Reality dating-hookup shows : Blind Date, ElimiDate, Dismissed, NEXT, Room Raiders, Paradise Hotel, The Bachelor, The Bachelorette, Joe Millionaire, Who Wants to Marry a Millionaire?, Married by America, My Big Fat Obnoxious Fiance, Average Joe. Only one that I've ever seen was the least bit ground-breaking, it was Boy Meets Boy, and even that show operated on a cruel "twist" and sexy people to make it interesting. They're all the same, relying on either catfights or hottub/make-out/massage scenes to rake-in viewers.

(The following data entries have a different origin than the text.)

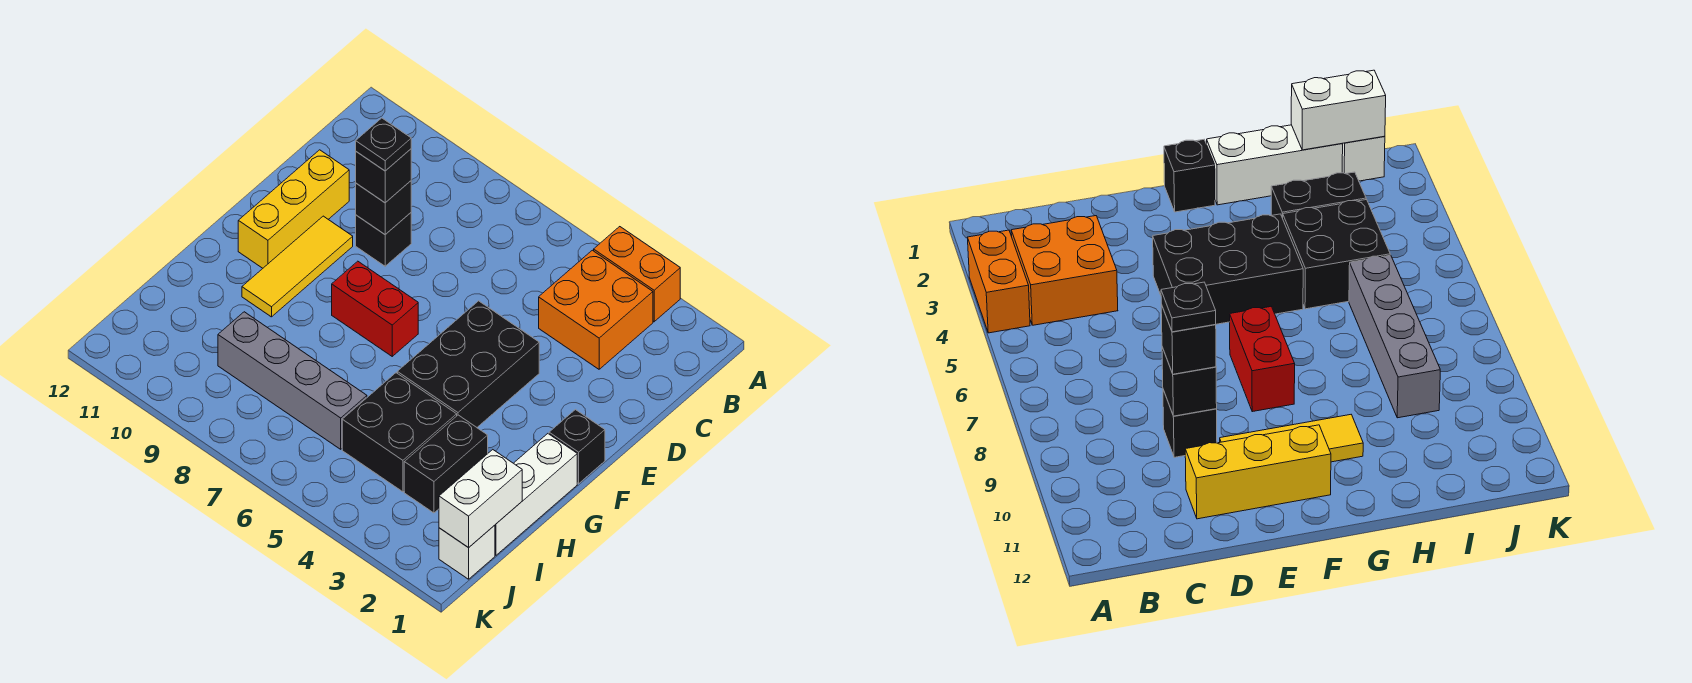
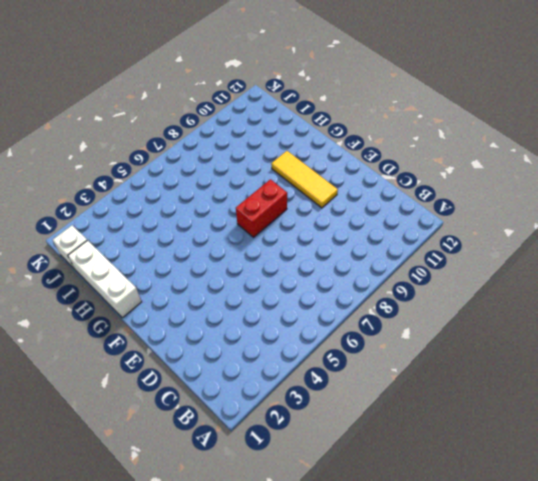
none -> orange 1x2 brick [594,227,680,322]
none -> orange 2x2 brick [539,250,653,369]
none -> black 1x1 brick [356,213,411,266]

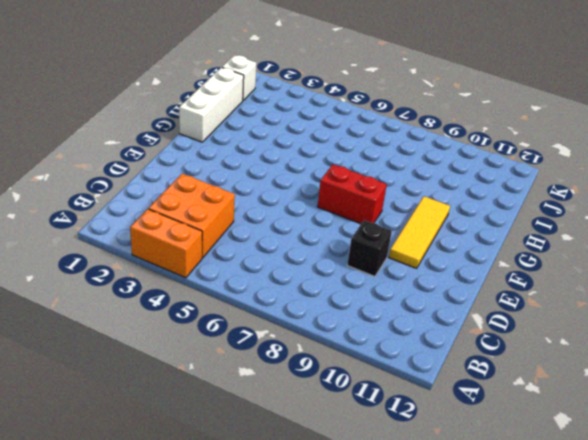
none -> yellow 1x3 brick [238,150,349,268]
none -> black 2x3 brick [397,301,539,427]
none -> black 1x1 brick [549,410,605,483]

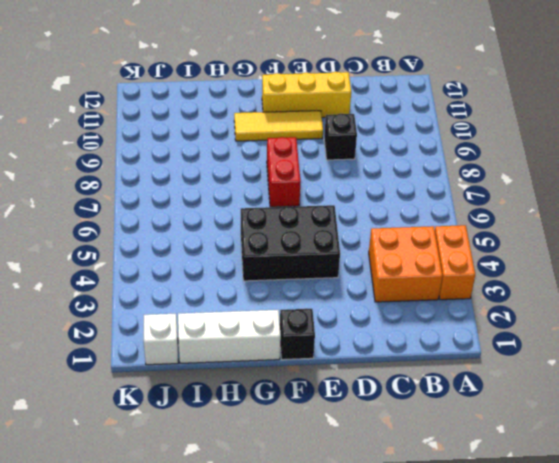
none -> black 1x2 brick [404,415,488,513]
none -> black 2x2 brick [342,373,457,492]
none -> grey 1x4 brick [218,312,367,449]

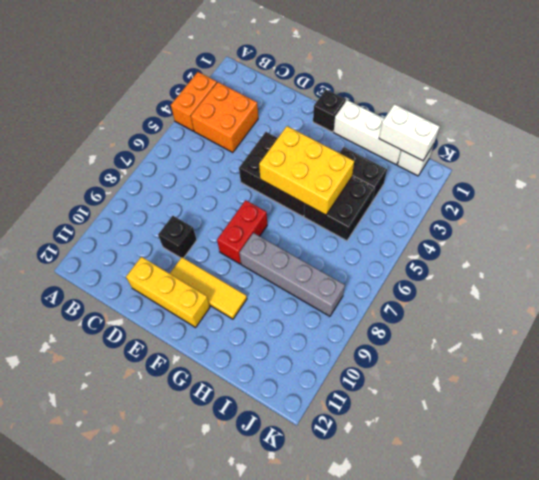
yellow 2x3 brick [259,126,354,215] -> none
grey 1x4 brick [239,233,345,316] -> grey 1x4 brick turned to [218,312,367,449]
none -> black 1x1 brick [356,181,411,234]
none -> black 1x1 brick [356,149,411,203]
none -> black 1x1 plate [356,118,411,171]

Queer Eye for the Straight Guy - after just a few episodes, you realize this show is just vanilla TV. The home and clothes makeovers are all the same. Some of the colors and food and jokes are different, but it's all "their" idea of what things should be. All the straight guys completely lack personality or for the most part, opinions. This show needs some SERIOUS spicing up to make it more watchable. But I must say that at least this show shows straight guys as for the most part being very accepting of gays (or "these" kind of gay guys, HA!). Overall, this show is not very representative of the gay community. It's about time we see straight people take care of themselves for once!!!

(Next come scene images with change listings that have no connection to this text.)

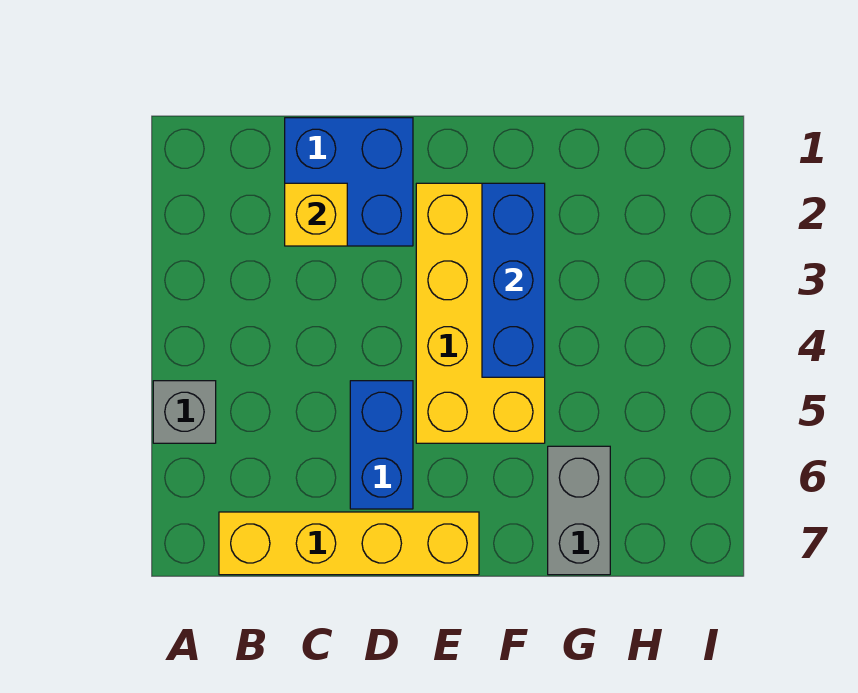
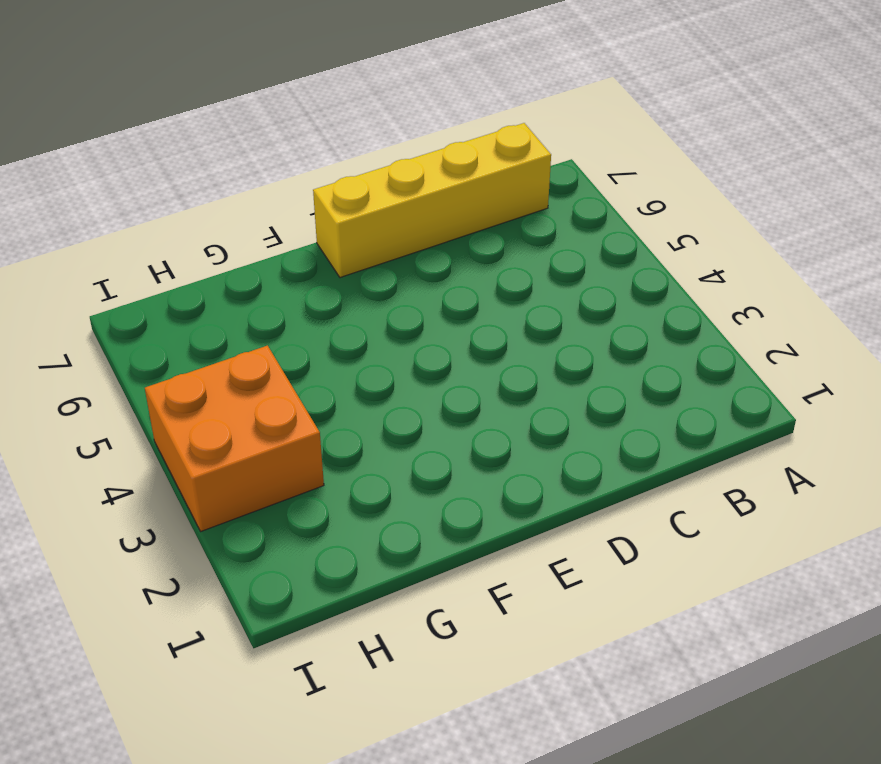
orange 2x2 brick [145,346,324,531] -> none
none -> grey 1x1 brick [153,381,216,443]
none -> blue 2x2 brick [285,118,413,246]

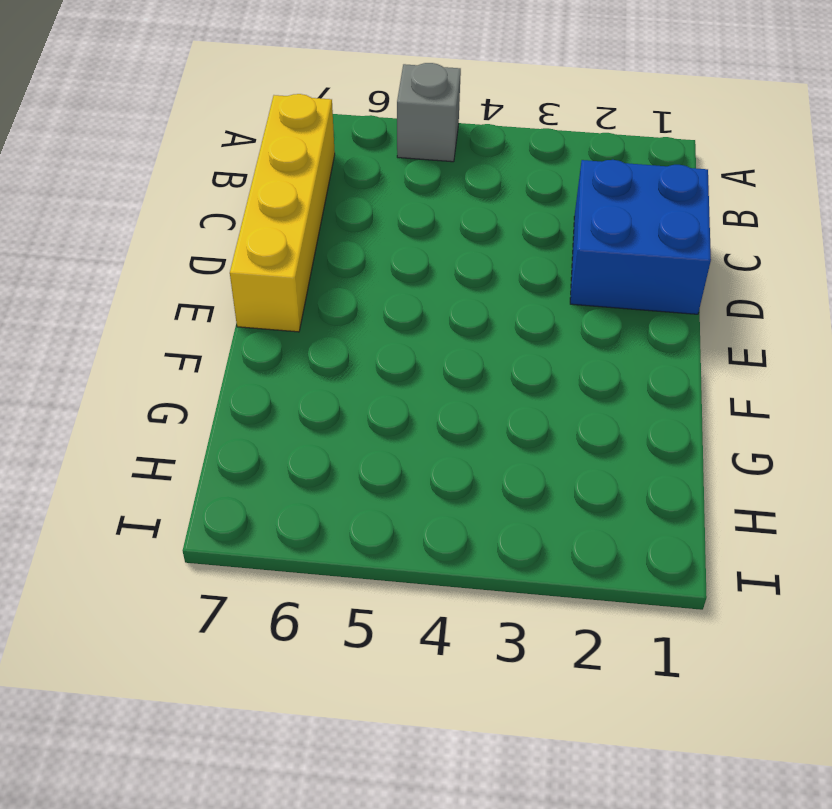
none -> blue 1x2 brick [350,381,413,509]
none -> yellow 2x4 brick [416,183,545,443]

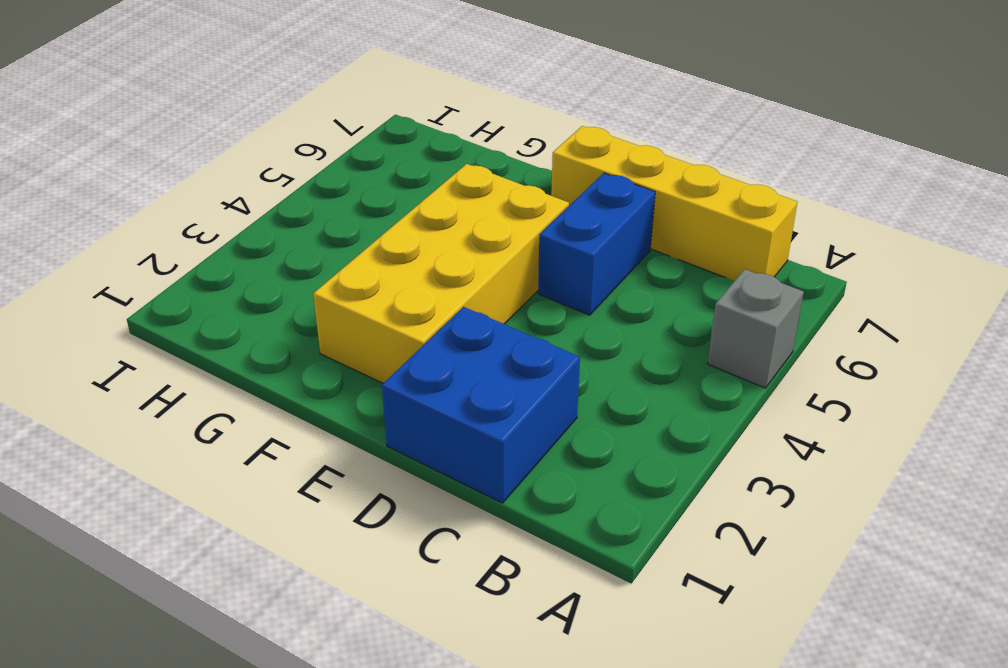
none -> grey 1x2 brick [548,446,610,575]
none -> yellow 1x1 brick [285,183,347,246]

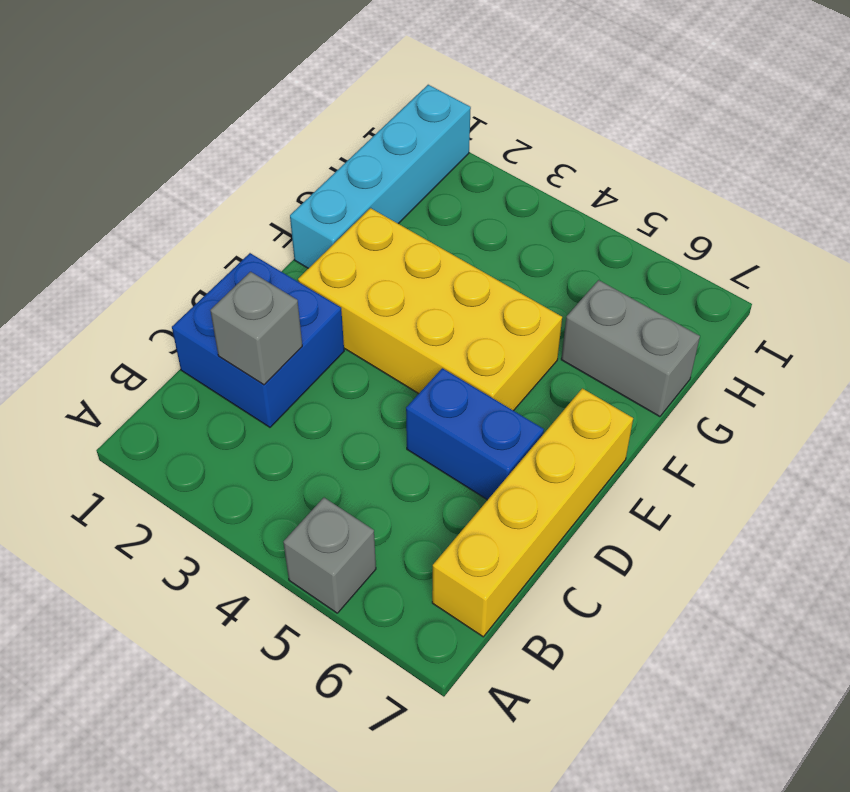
grey 1x1 brick [210,272,302,385] -> yellow 1x1 brick [285,183,347,246]
cyan 1x4 brick [290,85,471,268] -> none
none -> blue 1x3 brick [482,183,545,377]

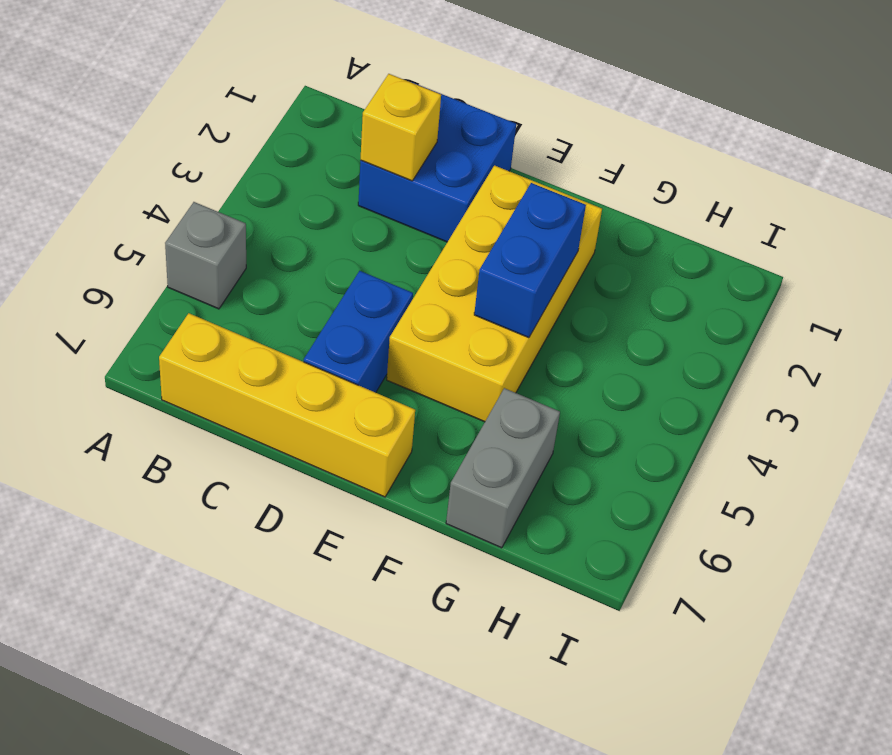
blue 1x2 brick [474,183,586,338] -> blue 1x3 brick [482,183,545,377]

The Gilmore Girls / 7th Heaven - worst scripted TV shows on the air right now, avoid if you have ANY brainpower in your head at all!!!!!!
The Shield - worthless
The West Wing - impossible to pay attention to, it's so unbelievably bland, boring, and uninteresting : much like the world of politics stripped of extremism
24 - when I say melodramatic is a bad thing, I'm talking about shows like this. A bad drama that feels it has to underwrite it's characters to make the action compelling, and make way for a lot of overused high-budget camera tricks. An ultra-pretentious theme that really was worn out by the first season, the 1 episode equals 1 hour in a day was definitely new for 1 season, but now it's just tired!
I'm really burnt out as one could imagine on taking many of these TV programs to task and I do have a life, so I'll have to get back to this later.